= Thiufa =

Highest division of the Visigothic army

The thiufa was the highest division of the Visigothic army in Hispania. Based on the known decimal structure of the rest of the army, it seems likely that it was nominally composed of one thousand men. Its commander was called a thiufadus (also tiuphadus).

==Structure==
It is unknown if the thiufae were ever actually called into service or if they existed only on paper. Perhaps smaller or larger units formed the actual basis of the Visigothic army.

==Etymology==
The term thiufadus derives from either the Latin devotus or the Germanic thusundifaths. The mechanism of the transmission via the latter is, however, considered impossible by some. The Latin devotus was generally applied by the Ostrogoths and Visigoths to high-ranking Goths in the Gothic language as thiwadus.

==Thiufadus==
A class of officials called the confiscatores or exactores in the Codex Theodosianus, Lex Salica, and Edictum Chilperici are referred to in the early Visigothic laws of Theudis as compulsares vel executores. In the later Visigothic laws, like the Liber Iudiciorum, they go by various titles: compulsor exercitus, servus dominicus, or thiufadus. The thiufadus was elsewhere called a vassus regis (vassal of the king) and agente in rebus.

The thiufadus, however, was both a military and judicial official. His position is immediately below that of the comes (count) or vicarius (vicar): a position the same as that of the Frankish thunginus or Late Roman ducenarius. Their position in the army was above that of the centenarius (commander of a hundred), but it cannot be positively identified with the position of millenarius (commander of a thousand).

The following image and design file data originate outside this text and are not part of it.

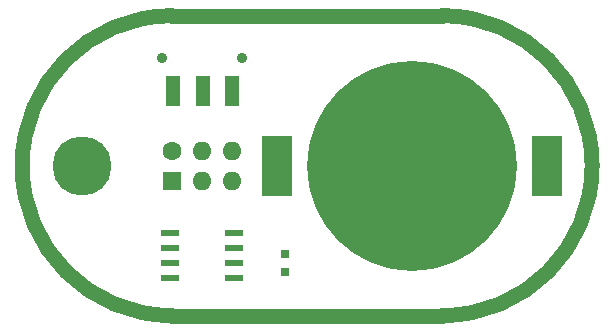
<source format=gbs>
G04 #@! TF.FileFunction,Soldermask,Bot*
%FSLAX46Y46*%
G04 Gerber Fmt 4.6, Leading zero omitted, Abs format (unit mm)*
G04 Created by KiCad (PCBNEW 4.0.7) date 07/09/18 10:37:14*
%MOMM*%
%LPD*%
G01*
G04 APERTURE LIST*
%ADD10C,0.100000*%
%ADD11C,1.270000*%
%ADD12C,17.780000*%
%ADD13R,2.540000X5.080000*%
%ADD14C,0.900000*%
%ADD15R,1.200000X2.500000*%
%ADD16C,1.600000*%
%ADD17R,1.600000X1.600000*%
%ADD18O,1.600000X1.600000*%
%ADD19C,5.000000*%
%ADD20R,0.750000X0.800000*%
%ADD21R,1.550000X0.600000*%
G04 APERTURE END LIST*
D10*
D11*
X154940000Y-92710000D02*
X177800000Y-92710000D01*
X177800000Y-118110000D02*
X154940000Y-118110000D01*
X177800000Y-118110000D02*
G75*
G03X190500000Y-105410000I0J12700000D01*
G01*
X190500000Y-105410000D02*
G75*
G03X177800000Y-92710000I-12700000J0D01*
G01*
X142240000Y-105410000D02*
G75*
G03X154940000Y-118110000I12700000J0D01*
G01*
X154940000Y-92710000D02*
G75*
G03X142240000Y-105410000I0J-12700000D01*
G01*
D12*
X175260000Y-105410000D03*
D13*
X163830000Y-105410000D03*
X186690000Y-105410000D03*
D14*
X160880000Y-96310000D03*
D15*
X154980000Y-99060000D03*
X157520000Y-99060000D03*
X159980000Y-99060000D03*
D14*
X154080000Y-96310000D03*
D16*
X154940000Y-104140000D03*
D17*
X154940000Y-106680000D03*
D18*
X157480000Y-104140000D03*
X157480000Y-106680000D03*
X160020000Y-104140000D03*
X160020000Y-106680000D03*
D19*
X147320000Y-105410000D03*
D20*
X164465000Y-114415000D03*
X164465000Y-112915000D03*
D21*
X154780000Y-114935000D03*
X154780000Y-113665000D03*
X154780000Y-112395000D03*
X154780000Y-111125000D03*
X160180000Y-111125000D03*
X160180000Y-112395000D03*
X160180000Y-113665000D03*
X160180000Y-114935000D03*
M02*

</source>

The Liber Iudiciorum augmented the powers of the thiufadi. In their double capacity as general and judge they were assisted by sayos. The thiufadus, who controlled the countryside, seems to have been weaker than the counts who controlled the civitates, city districts.

==Sources==
- Thompson, E. A. The Goths in Spain. Oxford: Clarendon Press, 1969.
- Contamine, Phillippe. War in the Middle Ages. trans. Michael Jones. Oxford: Basil Blackwell Ltd, 1984.
- Wiener, Leo. Commentary to the Germanic Laws and Medieval Documents. London: Oxford University Press, 1915.